** TASK REQUIREMENTS **
Return each line of the data that contains the word "cómo".

+---+

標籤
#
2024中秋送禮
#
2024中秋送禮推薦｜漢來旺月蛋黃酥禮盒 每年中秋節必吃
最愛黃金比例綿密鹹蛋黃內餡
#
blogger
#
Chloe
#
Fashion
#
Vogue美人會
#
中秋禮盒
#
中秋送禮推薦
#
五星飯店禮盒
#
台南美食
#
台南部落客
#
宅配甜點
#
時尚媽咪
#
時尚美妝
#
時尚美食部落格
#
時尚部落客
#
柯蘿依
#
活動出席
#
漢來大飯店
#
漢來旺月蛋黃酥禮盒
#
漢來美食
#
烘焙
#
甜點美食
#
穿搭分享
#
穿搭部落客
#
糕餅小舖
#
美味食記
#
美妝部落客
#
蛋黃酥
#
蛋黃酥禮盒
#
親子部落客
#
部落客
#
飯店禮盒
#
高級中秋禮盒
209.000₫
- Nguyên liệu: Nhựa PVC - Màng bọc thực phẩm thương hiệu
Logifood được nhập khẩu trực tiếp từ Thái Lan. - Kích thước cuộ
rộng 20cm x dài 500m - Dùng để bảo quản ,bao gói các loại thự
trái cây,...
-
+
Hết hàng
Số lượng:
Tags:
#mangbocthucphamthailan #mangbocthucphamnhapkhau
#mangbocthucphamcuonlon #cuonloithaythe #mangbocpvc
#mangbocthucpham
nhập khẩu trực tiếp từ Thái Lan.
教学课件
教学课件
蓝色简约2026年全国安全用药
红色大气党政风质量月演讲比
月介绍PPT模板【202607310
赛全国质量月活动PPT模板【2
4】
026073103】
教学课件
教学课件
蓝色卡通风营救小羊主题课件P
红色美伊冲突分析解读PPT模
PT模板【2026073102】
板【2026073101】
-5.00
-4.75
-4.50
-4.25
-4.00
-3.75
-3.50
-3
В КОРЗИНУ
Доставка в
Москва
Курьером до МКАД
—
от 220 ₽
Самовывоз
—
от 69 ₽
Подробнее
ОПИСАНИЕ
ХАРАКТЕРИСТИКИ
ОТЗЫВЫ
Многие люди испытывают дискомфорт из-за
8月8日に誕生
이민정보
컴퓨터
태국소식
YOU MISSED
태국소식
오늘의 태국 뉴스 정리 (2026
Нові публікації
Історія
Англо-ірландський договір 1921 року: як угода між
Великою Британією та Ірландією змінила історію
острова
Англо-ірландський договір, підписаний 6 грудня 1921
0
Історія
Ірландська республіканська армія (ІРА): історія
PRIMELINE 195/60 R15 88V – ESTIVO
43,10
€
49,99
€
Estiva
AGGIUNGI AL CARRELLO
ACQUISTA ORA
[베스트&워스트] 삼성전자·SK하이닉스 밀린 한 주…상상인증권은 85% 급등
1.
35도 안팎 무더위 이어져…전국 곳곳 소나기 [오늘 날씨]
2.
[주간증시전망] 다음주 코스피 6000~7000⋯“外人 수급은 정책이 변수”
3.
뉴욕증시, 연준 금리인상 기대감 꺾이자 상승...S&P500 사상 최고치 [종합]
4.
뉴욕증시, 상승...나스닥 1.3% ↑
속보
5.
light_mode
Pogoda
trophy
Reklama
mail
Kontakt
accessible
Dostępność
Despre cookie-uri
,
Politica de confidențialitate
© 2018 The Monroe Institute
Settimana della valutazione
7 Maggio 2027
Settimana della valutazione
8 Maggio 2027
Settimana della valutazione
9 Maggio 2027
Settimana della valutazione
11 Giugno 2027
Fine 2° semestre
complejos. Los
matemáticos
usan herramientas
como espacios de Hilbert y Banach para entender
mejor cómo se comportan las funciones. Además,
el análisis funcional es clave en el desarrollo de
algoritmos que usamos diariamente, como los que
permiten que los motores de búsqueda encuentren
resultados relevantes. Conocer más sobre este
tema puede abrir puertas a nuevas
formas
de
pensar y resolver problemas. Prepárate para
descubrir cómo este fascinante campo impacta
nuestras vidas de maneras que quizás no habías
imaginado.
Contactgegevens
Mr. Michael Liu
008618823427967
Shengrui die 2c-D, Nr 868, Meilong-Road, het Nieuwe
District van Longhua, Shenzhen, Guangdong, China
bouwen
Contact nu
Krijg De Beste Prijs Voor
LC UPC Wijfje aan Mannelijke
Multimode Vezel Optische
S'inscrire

+---+

** EXERCISE SOLUTION **
mejor cómo se comportan las funciones. Además,
descubrir cómo este fascinante campo impacta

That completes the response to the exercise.